Beyond Similarity: Temporal Operator Attention for Time Series Analysis
For time-series practitioners, this work addresses a fundamental limitation of attention mechanisms, offering a principled improvement that yields consistent gains across multiple tasks and backbones.
The paper identifies a mismatch between standard attention's convex combination and the signed, oscillatory transformations needed for time-series modeling, and proposes Temporal Operator Attention (TOA) with Stochastic Operator Regularization to enable direct signed mixing. TOA consistently improves performance over backbones like PatchTST and iTransformer across forecasting, anomaly detection, and classification benchmarks.

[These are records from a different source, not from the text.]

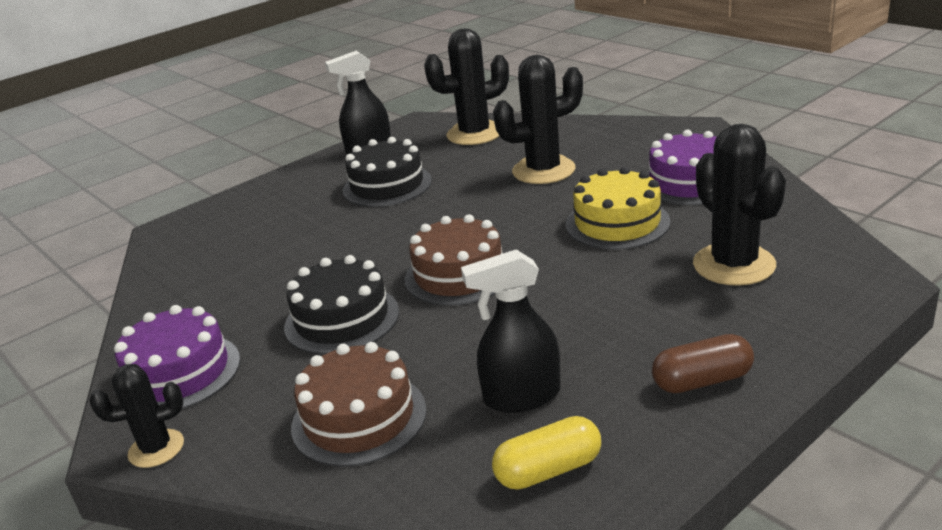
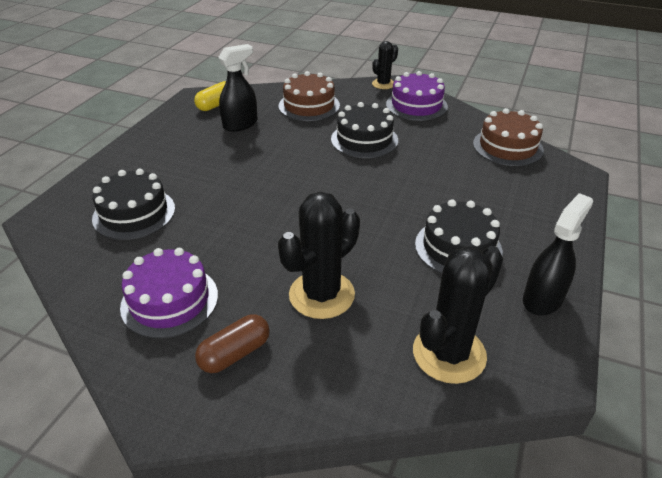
camera: 150 degrees right, 10 degrees up
brown cake [405,214,503,306] -> brown cake moved to [473,108,544,166]
yellow cake [566,167,670,250] -> none
brown capsule [652,334,754,393] -> brown capsule moved to [195,314,270,373]
black cactus [693,124,786,286] -> black cake [92,169,175,240]

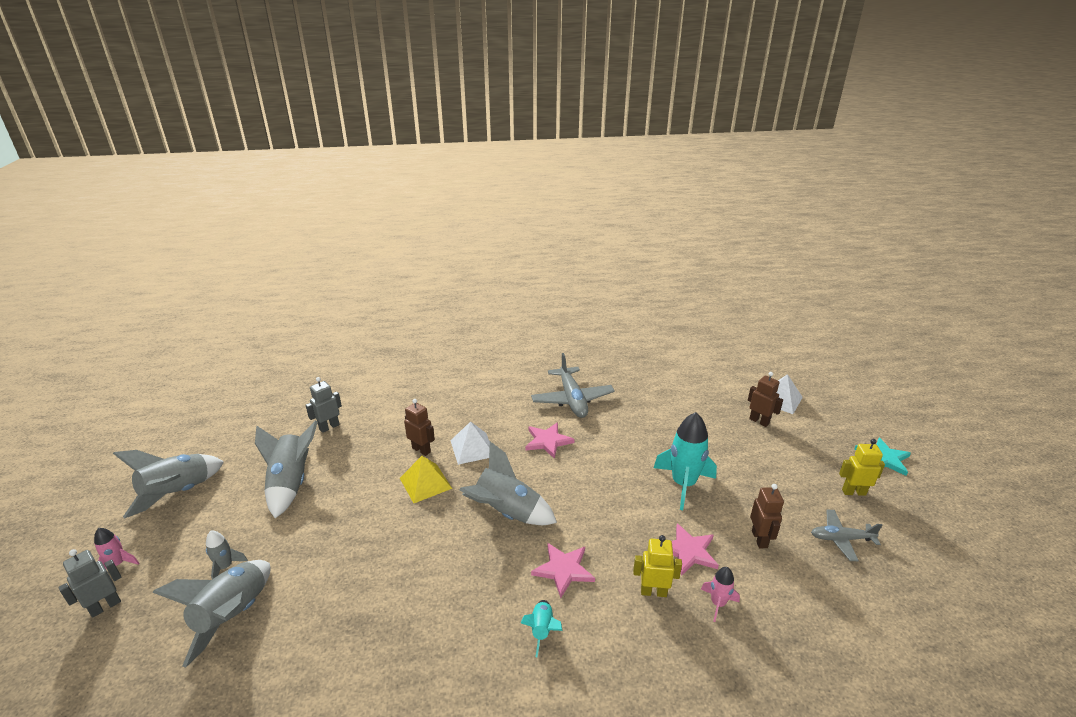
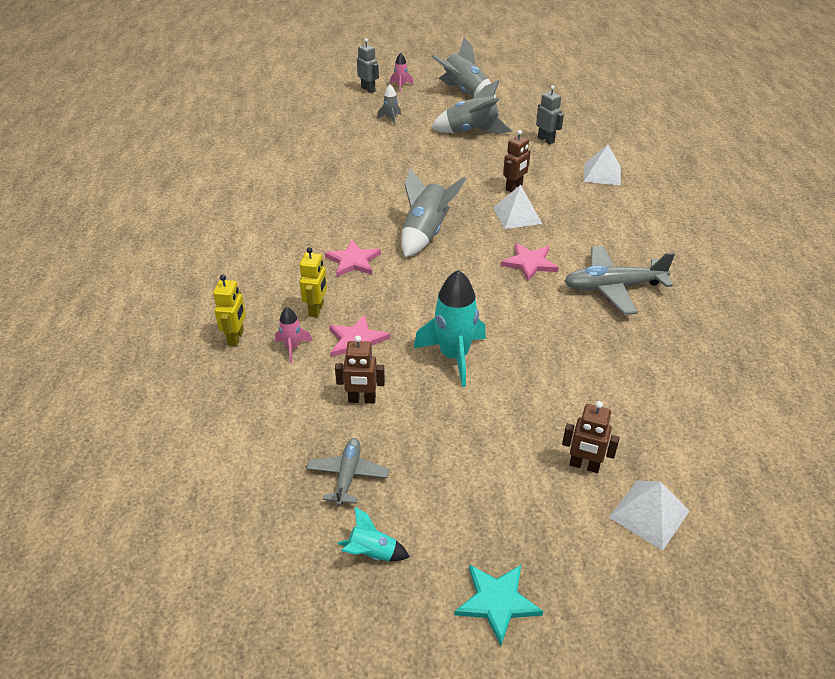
camera: 95 degrees right, 10 degrees up
grey rocket [152,560,271,668] -> none
yellow pyramid [400,456,452,503] -> none
turquoise rocket [521,600,562,657] -> turquoise rocket moved to [337,507,409,561]
brown robot [748,372,783,427] -> brown robot turned 60 degrees clockwise [562,401,620,473]
yellow robot [839,439,885,496] -> yellow robot moved to [213,275,246,346]
none -> white pyramid [583,145,621,186]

A persistent paradox in time-series forecasting is that structurally simple MLP and linear models often outperform high-capacity Transformers. We argue that this gap arises from a mismatch in the sequence-modeling primitive: while many time-series dynamics are governed by global temporal operators (e.g., filtering and harmonic structure), standard attention forms each output as a convex combination of inputs. This restricts its ability to represent signed and oscillatory transformations that are fundamental to temporal signal processing. We formalize this limitation as a simplex-constrained mixing bottleneck in softmax attention, which becomes especially restrictive for operator-driven time-series tasks. To address this, we propose $\textbf{Temporal Operator Attention (TOA)}$, a framework that augments attention with explicit, learnable sequence-space operators, enabling direct signed mixing across time while preserving input-dependent adaptivity. To make dense $N \times N$ operators practical, we introduce Stochastic Operator Regularization, a high-variance dropout mechanism that stabilizes training and prevents trivial memorization. Across forecasting, anomaly detection, and classification benchmarks, TOA consistently improves performance when integrated into standard backbones such as PatchTST and iTransformer, with particularly strong gains in reconstruction-heavy tasks. These results suggest that explicit operator learning is a key ingredient for effective time-series modeling.